• [Brief] Select every line of the records below that contains the word "comme", matching case exactly.

(Extracted records)
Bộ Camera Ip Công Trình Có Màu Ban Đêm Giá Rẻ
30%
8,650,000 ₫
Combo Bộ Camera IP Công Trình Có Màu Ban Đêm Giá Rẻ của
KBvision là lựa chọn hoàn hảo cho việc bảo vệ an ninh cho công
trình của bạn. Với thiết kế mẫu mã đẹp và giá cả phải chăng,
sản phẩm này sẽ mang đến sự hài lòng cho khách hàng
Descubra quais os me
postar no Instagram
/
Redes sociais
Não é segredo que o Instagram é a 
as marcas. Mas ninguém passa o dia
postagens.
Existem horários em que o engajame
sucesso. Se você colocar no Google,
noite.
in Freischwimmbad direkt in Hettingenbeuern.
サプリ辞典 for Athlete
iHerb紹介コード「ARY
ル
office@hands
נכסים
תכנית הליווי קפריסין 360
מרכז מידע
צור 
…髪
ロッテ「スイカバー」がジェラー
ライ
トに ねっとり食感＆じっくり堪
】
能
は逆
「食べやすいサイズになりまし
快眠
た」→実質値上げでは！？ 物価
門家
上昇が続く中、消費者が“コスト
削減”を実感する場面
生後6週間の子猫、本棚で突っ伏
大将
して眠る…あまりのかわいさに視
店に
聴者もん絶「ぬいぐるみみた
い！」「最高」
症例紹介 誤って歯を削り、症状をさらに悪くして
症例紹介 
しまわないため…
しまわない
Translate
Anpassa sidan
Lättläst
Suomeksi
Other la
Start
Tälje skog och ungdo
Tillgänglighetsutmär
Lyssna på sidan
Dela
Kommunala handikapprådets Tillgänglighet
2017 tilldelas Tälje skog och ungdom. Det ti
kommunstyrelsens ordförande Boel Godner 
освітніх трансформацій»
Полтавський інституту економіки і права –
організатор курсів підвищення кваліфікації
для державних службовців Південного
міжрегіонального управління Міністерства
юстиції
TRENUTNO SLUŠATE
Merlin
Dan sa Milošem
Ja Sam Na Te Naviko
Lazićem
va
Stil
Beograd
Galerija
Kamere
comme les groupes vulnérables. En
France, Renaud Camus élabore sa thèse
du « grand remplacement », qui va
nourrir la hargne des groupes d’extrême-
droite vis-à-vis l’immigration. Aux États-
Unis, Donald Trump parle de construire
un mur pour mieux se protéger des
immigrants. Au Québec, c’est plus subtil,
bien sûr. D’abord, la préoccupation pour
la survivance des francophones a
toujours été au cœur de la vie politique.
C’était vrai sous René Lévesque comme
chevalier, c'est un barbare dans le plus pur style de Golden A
...
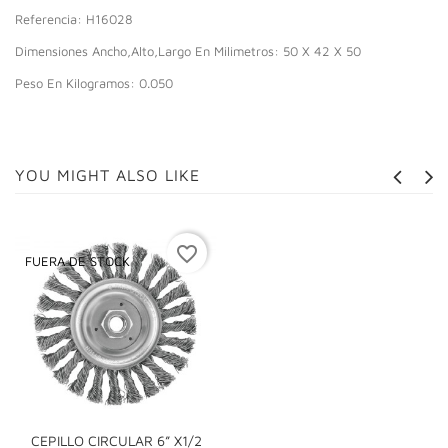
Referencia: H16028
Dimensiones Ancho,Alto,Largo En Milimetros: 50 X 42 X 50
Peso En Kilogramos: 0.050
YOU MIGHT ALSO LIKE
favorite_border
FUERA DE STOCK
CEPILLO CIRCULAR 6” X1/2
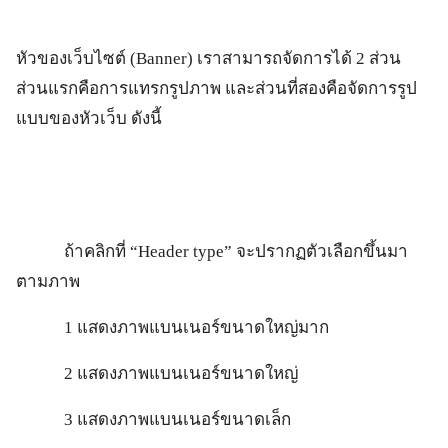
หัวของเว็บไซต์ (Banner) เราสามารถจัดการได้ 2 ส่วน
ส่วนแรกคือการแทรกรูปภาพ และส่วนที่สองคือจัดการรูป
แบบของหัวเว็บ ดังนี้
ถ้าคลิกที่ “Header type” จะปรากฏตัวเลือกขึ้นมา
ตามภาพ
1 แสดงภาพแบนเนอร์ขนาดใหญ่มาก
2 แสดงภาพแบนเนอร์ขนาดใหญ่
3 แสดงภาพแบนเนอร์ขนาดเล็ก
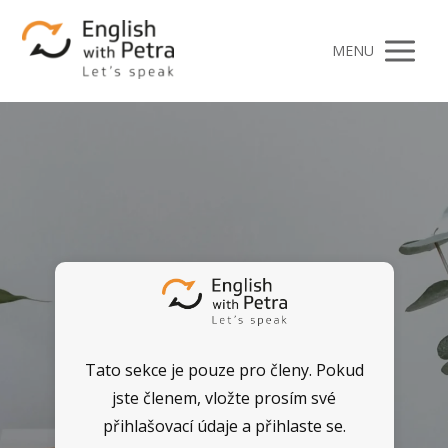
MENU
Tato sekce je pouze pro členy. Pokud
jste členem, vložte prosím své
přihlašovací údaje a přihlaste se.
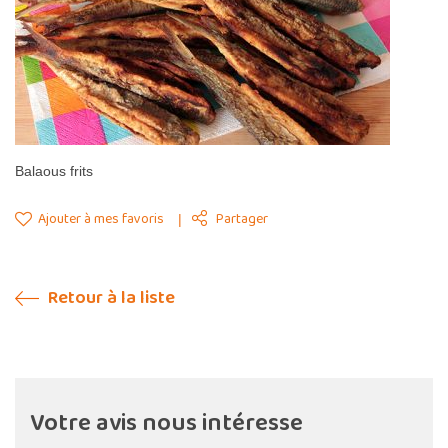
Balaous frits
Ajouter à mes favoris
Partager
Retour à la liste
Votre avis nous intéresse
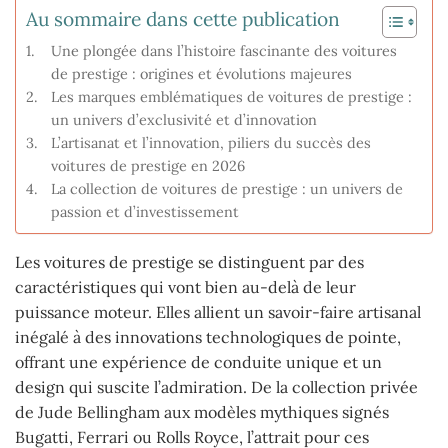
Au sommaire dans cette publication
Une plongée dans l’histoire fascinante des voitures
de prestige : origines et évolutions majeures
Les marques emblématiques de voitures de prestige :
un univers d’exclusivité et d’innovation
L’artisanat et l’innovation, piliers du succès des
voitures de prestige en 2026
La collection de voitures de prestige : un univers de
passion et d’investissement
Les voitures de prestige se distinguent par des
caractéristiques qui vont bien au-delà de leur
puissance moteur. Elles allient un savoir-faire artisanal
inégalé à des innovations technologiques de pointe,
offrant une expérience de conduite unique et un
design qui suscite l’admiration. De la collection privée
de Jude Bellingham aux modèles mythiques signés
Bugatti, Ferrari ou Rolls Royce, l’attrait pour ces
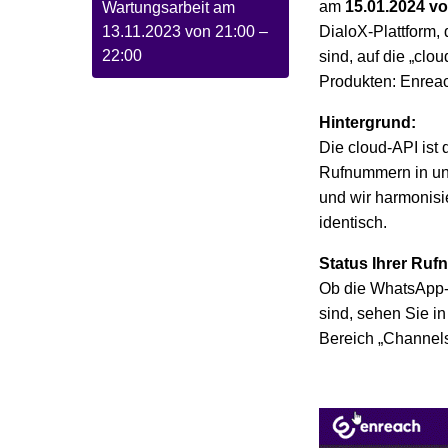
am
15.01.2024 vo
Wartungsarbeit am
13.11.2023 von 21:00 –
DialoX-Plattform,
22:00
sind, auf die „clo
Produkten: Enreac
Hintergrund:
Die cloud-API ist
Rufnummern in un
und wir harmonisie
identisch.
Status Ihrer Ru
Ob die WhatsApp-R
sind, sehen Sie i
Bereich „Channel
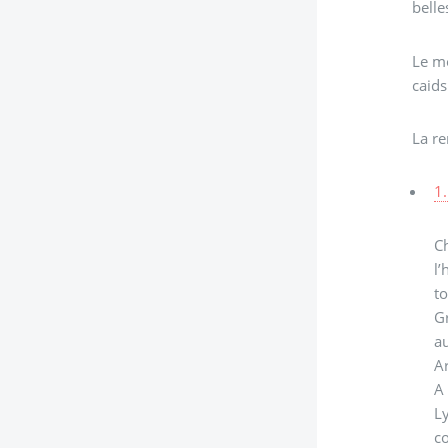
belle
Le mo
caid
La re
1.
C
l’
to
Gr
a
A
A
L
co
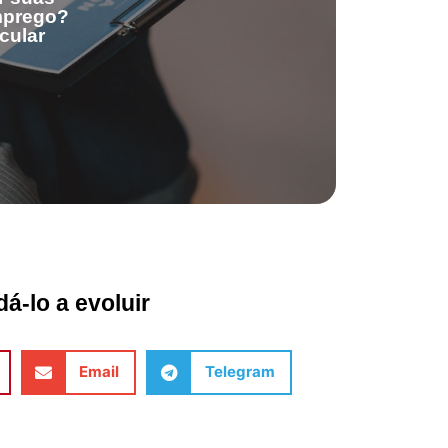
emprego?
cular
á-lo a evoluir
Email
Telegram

• [Solution below]
comme les groupes vulnérables. En
C’était vrai sous René Lévesque comme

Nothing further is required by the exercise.